2. 中北大学 机电工程学院,山西 太原 030051;
3. 北京理工大学 爆炸科学与技术国家重点实验室,北京 100081
2. School of Mechatronic Engineering, North University of China, Taiyuan 030051, China;
3. State Key Laboratory of Explosion Science and Technology, Beijing Institute of Technology, Beijing 100081, China
反舰导弹对大型水面舰船尤其是舷侧结构危害巨大,其击中目标后能够穿透外板进入舱内爆炸,对舰艇内部重要舱室形成严重威胁。舱室内部爆炸与开放空间相比差异较大,约束的空间环境对爆炸的毁伤效果甚为明显,引起了国内外学者的关注。Zyskowski等[1]开展了系列小当量TNT舱室内爆炸试验与数值计算研究。C.Geretto等[2]分别在空爆、半密闭舱室和全密闭舱室3种情况下进行了低碳钢板在爆炸载荷下的响应研究。侯海量等[3-4]通过数值仿真和实验研究了舱内爆炸下的冲击载荷特性及其作用过程,总结并提出了内爆载荷下舱室板架结构的4种失效模式。孔祥韶[5]通过数值仿真研究了舱内爆炸载荷的准静态特性并给出载荷简化的计算方法。陈攀等[6]采用数值模拟方法研究了舱室内爆冲击波壁面反射特性及爆点位置对舱室内爆载荷的影响。熊飞等[7]通过数值模拟详细分析了舱室内爆毁伤全过程,并研究了炸点位置对舱室内爆毁伤效应的影响。可以看到学者对舱内爆炸问题进行了大量的研究,但多数研究是将爆源置于舱室中心,对内爆问题进行了简化,实际情况中爆源在舱内的位置具有一定随机性。也有部分学者研究了爆源位置对内爆效果影响,但也仅以整个舱室为对象进行了破坏分析,未针对单个舱壁的变形情况进行研究。在之前的某内爆实验中发现改变爆源位置后,远爆端和近爆端舱壁的挠度变化规律与空爆下有所差别,为研究内爆下爆点位置对舱壁变形的影响,本文使用有限元软件Autodyn建立了舱内爆炸的有限元模型,对比实验验证了数值仿真的可靠性,通过改变舱内爆源位置研究了远爆端和近爆端舱壁的变形挠度,针对某一工况分析了舱内载荷的变化过程,结果可为舱壁的防护研究提供一定的参考。
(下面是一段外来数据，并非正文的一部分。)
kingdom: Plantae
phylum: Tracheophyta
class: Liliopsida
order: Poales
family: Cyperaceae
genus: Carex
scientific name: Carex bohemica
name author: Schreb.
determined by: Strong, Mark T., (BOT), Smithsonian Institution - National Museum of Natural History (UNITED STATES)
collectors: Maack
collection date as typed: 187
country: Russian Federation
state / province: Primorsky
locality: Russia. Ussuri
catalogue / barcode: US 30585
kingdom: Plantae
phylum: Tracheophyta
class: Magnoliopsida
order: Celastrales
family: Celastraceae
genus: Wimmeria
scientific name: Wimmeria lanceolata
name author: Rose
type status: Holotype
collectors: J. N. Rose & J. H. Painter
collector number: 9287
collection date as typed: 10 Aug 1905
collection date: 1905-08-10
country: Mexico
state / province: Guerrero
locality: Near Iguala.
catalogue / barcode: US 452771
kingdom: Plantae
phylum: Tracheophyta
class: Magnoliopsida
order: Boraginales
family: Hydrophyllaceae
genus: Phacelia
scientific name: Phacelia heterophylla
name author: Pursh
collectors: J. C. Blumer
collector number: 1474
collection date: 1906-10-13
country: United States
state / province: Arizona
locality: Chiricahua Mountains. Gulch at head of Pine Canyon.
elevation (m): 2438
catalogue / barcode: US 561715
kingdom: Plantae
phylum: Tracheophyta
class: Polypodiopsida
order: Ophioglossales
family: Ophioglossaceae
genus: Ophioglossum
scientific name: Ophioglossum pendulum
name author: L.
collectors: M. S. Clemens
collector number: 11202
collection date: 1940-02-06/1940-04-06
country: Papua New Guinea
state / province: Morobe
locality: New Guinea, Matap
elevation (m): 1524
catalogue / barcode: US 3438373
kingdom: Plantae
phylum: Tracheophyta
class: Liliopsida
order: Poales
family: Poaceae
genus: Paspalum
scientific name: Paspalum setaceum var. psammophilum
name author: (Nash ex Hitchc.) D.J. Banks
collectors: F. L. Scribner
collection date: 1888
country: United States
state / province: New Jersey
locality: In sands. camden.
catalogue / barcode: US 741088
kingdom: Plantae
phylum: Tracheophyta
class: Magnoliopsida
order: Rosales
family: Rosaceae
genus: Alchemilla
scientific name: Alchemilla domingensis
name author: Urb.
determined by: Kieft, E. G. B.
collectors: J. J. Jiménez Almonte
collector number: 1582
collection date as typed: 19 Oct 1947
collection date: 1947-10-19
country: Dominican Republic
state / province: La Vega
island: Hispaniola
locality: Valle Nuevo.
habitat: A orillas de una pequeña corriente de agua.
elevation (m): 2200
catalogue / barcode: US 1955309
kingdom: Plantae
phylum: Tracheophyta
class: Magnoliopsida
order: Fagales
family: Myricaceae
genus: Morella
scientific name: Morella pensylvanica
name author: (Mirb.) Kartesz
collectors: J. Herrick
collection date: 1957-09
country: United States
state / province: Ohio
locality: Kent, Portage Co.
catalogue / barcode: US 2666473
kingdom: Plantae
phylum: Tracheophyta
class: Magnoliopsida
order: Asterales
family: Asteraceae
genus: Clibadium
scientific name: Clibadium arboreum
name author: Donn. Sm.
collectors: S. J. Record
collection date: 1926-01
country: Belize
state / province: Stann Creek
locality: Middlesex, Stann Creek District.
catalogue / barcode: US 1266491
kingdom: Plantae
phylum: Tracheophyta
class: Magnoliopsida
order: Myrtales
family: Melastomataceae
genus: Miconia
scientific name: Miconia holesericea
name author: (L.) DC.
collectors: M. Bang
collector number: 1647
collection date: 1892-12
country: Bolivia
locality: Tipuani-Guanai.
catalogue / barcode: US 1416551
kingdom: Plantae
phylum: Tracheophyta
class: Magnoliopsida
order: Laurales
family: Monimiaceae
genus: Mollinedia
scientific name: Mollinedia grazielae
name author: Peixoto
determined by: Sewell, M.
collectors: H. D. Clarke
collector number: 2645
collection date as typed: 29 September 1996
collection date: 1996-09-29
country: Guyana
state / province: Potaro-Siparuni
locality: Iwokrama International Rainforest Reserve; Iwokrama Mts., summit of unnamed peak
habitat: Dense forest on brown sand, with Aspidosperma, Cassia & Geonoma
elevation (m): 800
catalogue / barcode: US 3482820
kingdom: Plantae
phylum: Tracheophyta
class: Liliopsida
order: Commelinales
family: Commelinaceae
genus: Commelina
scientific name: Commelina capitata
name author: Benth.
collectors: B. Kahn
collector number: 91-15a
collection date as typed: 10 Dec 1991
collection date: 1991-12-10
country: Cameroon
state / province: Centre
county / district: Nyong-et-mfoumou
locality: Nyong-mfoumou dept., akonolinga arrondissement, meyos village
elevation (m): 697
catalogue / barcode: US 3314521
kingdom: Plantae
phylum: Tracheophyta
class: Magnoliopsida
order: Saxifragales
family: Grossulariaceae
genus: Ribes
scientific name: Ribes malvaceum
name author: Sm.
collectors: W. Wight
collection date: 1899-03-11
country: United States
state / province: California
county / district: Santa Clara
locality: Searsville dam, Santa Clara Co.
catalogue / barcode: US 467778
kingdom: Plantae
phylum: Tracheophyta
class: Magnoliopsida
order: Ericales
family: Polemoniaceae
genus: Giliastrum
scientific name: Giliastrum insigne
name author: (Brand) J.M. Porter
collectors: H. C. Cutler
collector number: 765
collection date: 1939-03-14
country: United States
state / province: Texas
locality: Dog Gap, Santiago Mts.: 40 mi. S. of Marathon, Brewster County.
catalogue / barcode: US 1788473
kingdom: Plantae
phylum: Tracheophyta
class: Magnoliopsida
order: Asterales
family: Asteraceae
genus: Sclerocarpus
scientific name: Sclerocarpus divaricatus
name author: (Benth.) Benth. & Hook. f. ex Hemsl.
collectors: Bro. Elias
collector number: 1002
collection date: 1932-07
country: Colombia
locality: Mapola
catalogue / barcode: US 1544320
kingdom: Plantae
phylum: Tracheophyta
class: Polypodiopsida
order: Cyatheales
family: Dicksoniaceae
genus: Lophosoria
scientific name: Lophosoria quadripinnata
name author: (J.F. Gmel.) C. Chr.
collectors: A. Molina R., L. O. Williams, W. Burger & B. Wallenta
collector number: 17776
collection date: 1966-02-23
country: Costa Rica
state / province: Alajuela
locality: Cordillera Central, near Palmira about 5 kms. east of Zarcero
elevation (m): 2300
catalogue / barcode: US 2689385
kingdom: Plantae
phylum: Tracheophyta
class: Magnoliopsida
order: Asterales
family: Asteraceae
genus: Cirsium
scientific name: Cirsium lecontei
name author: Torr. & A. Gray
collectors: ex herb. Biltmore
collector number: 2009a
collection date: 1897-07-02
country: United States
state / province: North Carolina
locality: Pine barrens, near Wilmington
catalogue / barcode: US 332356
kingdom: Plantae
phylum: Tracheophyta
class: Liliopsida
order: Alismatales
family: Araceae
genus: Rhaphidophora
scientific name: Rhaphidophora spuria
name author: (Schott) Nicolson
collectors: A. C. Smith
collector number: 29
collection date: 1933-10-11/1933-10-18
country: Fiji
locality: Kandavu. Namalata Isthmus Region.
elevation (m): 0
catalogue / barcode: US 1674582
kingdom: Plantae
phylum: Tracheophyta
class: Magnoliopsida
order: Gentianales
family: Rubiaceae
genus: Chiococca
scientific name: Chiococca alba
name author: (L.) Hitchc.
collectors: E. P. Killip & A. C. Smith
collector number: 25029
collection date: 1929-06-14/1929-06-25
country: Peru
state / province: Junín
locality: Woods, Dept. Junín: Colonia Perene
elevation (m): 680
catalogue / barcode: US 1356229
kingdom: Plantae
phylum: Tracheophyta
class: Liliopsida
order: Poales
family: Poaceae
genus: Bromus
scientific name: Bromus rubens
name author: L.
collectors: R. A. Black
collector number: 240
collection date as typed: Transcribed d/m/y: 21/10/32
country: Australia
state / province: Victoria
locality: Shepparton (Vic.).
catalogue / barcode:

1 数值计算方法的验证孔祥韶[5]采用实验的方法测试了舱壁有开孔的舱室模型内爆炸冲击波的压力,实验模型整体尺寸为1.8 m×0.8 m×0.8 m。实验模型、模型尺寸及测点布置如图1所示。本节取实验4种工况中的工况1建立有限元模型进行数值仿真,其开孔半径为50 mm,55 gTNT位于舱室中心处爆炸,通过仿真结果和实验结果对比,验证仿真方法的可靠性。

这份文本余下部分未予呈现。